_WHAT THE TASK ASKS_
Reproduce the full passage on postcolonial ideology below, word for word.

_READING PASSAGE_

= = =

The Paradoxical Perversities of Postcolonial Ideology

A protester holds a ‘Woke and proud’ placard during the

This ideology is incompatible with the flourishing of the West.

Editors’ Note

This is the third and final installment in a series that examines the destructive consequences wrought by postcolonialism. Please click the following links to read the first and second entries.

Postcolonialism, as we have already made abundantly clear, has nothing to do with a disinterested inquiry into the truth, or even a fair-minded evaluation of the strengths and weaknesses of the West’s dynamic, but imperfect, civilization. Rather it is an ideological current that delights in denying any moral legitimacy to the most self-critical civilization in human history, an approach where history is weaponized and distorted beyond all recognition. As the French political philosopher Pierre Manent has suggested, if apolitical humanitarianism is a perversion of charity, wokeness, which animates postcolonialism, perverts the Christian call to repentance. In a world without original sin, some are ontologically guilty and beyond redemption, and others, those deigned victims, are shorn of moral agency and remain forever “innocent” as if in some idyllic prelapsarian state. At the center of this perverse parody of old Christian truths and virtues is the pathological self-loathing which we began to analyze in the first two contributions to this series.

= = =

_SOURCE INFORMATION_

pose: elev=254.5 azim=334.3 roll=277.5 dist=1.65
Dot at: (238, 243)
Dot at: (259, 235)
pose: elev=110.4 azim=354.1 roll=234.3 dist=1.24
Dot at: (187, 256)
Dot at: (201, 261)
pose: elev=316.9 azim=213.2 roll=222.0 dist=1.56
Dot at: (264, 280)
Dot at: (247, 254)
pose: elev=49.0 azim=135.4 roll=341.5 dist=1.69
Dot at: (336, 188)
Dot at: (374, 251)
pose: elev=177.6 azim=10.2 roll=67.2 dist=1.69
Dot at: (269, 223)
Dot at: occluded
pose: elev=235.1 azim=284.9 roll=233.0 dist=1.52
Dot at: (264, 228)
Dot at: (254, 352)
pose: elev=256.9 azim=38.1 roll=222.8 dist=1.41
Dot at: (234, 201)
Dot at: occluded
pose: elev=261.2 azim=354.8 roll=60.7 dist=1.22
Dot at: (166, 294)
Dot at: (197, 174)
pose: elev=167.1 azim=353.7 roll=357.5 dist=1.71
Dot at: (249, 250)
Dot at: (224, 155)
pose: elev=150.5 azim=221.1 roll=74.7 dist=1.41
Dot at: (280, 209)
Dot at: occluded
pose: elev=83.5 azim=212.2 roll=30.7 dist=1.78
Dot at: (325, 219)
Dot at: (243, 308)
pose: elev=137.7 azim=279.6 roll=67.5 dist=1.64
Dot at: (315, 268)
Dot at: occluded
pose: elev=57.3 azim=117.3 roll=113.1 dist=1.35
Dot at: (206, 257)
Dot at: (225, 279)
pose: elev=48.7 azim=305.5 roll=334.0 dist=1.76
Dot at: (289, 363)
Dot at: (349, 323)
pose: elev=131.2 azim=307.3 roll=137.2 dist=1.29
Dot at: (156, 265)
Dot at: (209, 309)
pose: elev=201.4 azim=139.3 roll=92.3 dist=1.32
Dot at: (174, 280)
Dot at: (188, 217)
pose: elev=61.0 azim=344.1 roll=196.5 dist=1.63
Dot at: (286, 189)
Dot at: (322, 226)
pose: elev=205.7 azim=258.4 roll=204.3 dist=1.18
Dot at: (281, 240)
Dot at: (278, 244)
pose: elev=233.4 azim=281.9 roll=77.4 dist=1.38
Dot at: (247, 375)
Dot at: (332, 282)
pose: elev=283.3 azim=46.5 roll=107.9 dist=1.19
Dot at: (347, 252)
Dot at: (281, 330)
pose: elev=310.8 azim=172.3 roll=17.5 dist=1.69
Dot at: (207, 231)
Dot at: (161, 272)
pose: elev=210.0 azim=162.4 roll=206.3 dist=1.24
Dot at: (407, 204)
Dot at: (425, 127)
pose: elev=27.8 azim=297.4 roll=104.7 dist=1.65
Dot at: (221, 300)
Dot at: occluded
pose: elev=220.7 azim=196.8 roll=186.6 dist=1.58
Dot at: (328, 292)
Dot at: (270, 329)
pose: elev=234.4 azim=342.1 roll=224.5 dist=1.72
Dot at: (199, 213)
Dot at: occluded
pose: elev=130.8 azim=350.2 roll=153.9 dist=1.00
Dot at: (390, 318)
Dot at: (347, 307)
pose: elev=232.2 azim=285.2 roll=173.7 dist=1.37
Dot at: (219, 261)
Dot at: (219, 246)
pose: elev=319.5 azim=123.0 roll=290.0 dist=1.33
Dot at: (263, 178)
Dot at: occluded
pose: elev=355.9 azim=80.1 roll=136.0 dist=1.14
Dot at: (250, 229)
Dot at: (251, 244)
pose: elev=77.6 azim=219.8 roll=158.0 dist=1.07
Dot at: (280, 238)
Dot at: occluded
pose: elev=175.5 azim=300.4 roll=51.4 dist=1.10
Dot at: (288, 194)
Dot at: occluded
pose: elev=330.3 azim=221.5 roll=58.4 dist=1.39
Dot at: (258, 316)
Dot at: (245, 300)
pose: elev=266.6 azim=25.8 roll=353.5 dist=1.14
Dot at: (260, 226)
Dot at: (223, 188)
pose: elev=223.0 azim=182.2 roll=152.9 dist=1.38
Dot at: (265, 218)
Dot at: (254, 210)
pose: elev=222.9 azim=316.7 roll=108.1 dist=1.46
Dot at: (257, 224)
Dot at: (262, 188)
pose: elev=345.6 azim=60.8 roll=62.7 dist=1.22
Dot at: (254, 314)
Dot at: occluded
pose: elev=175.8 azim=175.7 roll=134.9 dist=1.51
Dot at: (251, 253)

= = =

_RESPONSE_
The Paradoxical Perversities of Postcolonial Ideology

A protester holds a ‘Woke and proud’ placard during the

This ideology is incompatible with the flourishing of the West.

Editors’ Note

This is the third and final installment in a series that examines the destructive consequences wrought by postcolonialism. Please click the following links to read the first and second entries.

Postcolonialism, as we have already made abundantly clear, has nothing to do with a disinterested inquiry into the truth, or even a fair-minded evaluation of the strengths and weaknesses of the West’s dynamic, but imperfect, civilization. Rather it is an ideological current that delights in denying any moral legitimacy to the most self-critical civilization in human history, an approach where history is weaponized and distorted beyond all recognition. As the French political philosopher Pierre Manent has suggested, if apolitical humanitarianism is a perversion of charity, wokeness, which animates postcolonialism, perverts the Christian call to repentance. In a world without original sin, some are ontologically guilty and beyond redemption, and others, those deigned victims, are shorn of moral agency and remain forever “innocent” as if in some idyllic prelapsarian state. At the center of this perverse parody of old Christian truths and virtues is the pathological self-loathing which we began to analyze in the first two contributions to this series.